Using the resistance of the resistors, our Series Resistor Calculator calculates the equivalent resistance or missing resistor value in a series circuit. To check the equivalent resistance in a short period, simply enter the needed input information and click the calculate button.

**Series Resistor Calculator:** Do you find physics problems challenging to solve? With our free calculator tool, you won't have to worry about it any longer. If you need to find the missing resistor or the equivalent resistance in a series circuit, use this calculator. It provides immediate findings as well as a thorough explanation of how to solve the problem. Learn how to find the equivalent resistance of series resistors in the next parts, as well as how to solve the problems.

A resistor is a component that controls or limits the passage of current in a circuit. Ohm is its SI unit. In a circuit, these resistors can be wired in series or parallel. A common current runs through all of the resistors if they are connected in series. As a result, overall resistance equals the sum of individual resistances.

The equivalent resistance formula is as follows **R = R₁ + R₂ + R₃ + . . . R _{n}**

Missing Resistance formula is R₂ = R - (R₁ + R₃ + . . . R_{n})

- Where, R = equivalent series resistance
- R₁, R₂, R₃, . . . Rn = resistances of individual resistors

Examine the step-by-step procedure for calculating the equivalent resistance in a series circuit. Follow these methods to acquire the desired result quickly.

- Step 1: Obtain the resistances of all series-connected resistors.
- Step 2: To find the total resistance, add all of the resistances together.
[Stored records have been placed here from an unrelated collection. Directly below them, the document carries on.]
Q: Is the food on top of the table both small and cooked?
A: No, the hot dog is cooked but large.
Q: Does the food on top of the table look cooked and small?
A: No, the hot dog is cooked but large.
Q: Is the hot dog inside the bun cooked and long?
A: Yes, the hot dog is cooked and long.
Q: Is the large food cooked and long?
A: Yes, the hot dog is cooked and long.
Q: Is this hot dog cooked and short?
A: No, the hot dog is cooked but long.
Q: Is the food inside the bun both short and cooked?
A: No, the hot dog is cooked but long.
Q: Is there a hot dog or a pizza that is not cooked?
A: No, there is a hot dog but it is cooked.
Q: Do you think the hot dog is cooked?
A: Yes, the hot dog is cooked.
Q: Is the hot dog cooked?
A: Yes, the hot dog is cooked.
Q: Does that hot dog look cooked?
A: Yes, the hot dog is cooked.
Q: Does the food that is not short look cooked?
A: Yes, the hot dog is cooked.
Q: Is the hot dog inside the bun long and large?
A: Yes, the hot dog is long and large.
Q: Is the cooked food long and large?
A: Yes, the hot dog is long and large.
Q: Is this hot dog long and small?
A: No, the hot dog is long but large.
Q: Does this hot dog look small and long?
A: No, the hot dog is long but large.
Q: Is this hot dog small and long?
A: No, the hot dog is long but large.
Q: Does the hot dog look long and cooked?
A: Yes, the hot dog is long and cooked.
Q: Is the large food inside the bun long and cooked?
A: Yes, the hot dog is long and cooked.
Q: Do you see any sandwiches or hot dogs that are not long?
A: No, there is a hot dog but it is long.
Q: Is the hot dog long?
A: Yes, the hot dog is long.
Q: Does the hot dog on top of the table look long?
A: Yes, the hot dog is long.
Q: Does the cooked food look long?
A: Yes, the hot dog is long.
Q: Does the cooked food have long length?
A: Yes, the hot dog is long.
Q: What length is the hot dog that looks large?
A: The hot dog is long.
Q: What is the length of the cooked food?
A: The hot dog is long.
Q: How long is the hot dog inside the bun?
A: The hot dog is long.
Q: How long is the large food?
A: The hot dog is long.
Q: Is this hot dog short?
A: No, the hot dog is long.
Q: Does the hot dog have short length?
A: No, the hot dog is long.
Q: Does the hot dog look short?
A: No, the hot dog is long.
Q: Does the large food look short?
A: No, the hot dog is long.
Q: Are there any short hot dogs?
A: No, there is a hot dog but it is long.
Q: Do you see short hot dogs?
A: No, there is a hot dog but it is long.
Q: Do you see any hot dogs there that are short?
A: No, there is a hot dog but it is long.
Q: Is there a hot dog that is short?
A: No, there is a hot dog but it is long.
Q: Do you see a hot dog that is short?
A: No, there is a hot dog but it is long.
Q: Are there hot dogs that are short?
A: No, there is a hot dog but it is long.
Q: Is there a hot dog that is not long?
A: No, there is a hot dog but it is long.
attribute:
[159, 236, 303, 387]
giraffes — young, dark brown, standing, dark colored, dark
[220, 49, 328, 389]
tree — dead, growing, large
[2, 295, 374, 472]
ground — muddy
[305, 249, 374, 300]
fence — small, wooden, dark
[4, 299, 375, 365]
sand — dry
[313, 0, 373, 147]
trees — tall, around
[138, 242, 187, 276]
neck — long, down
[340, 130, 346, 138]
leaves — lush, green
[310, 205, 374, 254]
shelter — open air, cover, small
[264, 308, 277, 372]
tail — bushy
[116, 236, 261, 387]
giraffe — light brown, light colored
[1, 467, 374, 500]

The steps for using the Series Resistor Calculator are as follows

- Step 1: Enter the unknown resistance values of all series-connected resistors.
- Step 2: To obtain the result, select "Calculate the Unknown" from the drop-down menu.
- Step 3: Finally, the output field will display the circuit's equivalent resistance.

You may use the same method to calculate capacitance in parallel or induction in series. Just keep in mind that the units are different! Use the power dissipation calculator to figure out how much power is absorbed by the resistor.

**Question 1:** Find the total resistance in the circuit if four resistors are connected in series and their resistances are 5 Ω, 15 Ω, 20 Ω, 25 Ω?

**Solution:**

Given: R₁ = 5 Ω, R₂ = 15 Ω, R₃ = 20 Ω, R₄ = 25 Ω

Equivalent series resistance R = R₁ + R₂ + R₃ + R₄

R = 5 + 15 + 20 + 25

= 65 Ω

Hence, the equivalent series resistance is 65 Ω.

For more concepts check out physicscalculatorpro.com to get quick answers by using this free tool.

**1. What are series resistors and how do you use them?**

When you connect resistors in series, the current flowing through each resistance is the same. In other words, in a series circuit, the current is constant at all places. The sum of all the individual resistances in a series of resistors equals their total resistance.

**2. What is the value of a resistor?**

A resistor is a device that prevents electrical current from flowing. The larger a resistor's value, the more it inhibits the current flow. A resistor's value is measured in ohms and is referred to as its resistance.

**3. Is it true that resistance increases when connected in series?**

When you connect resistors in series, the overall resistance always goes up. Because the current must travel through each resistor one at a time, adding another resistor increases the resistance already there.

**4. What's the difference between a series and a parallel capacitor?**

Capacitors are considered to be in series when they are connected one after another. By summing the reciprocals of the individual capacitances and taking the reciprocal of the sum, the total capacitance of capacitors in series may be calculated.

**5. What is the series combination?**

Two or more resistors are said to be connected in series when they are connected end to end in a straight line. The sum of the individual resistances is equal to the total resistance of any number of resistances connected in series.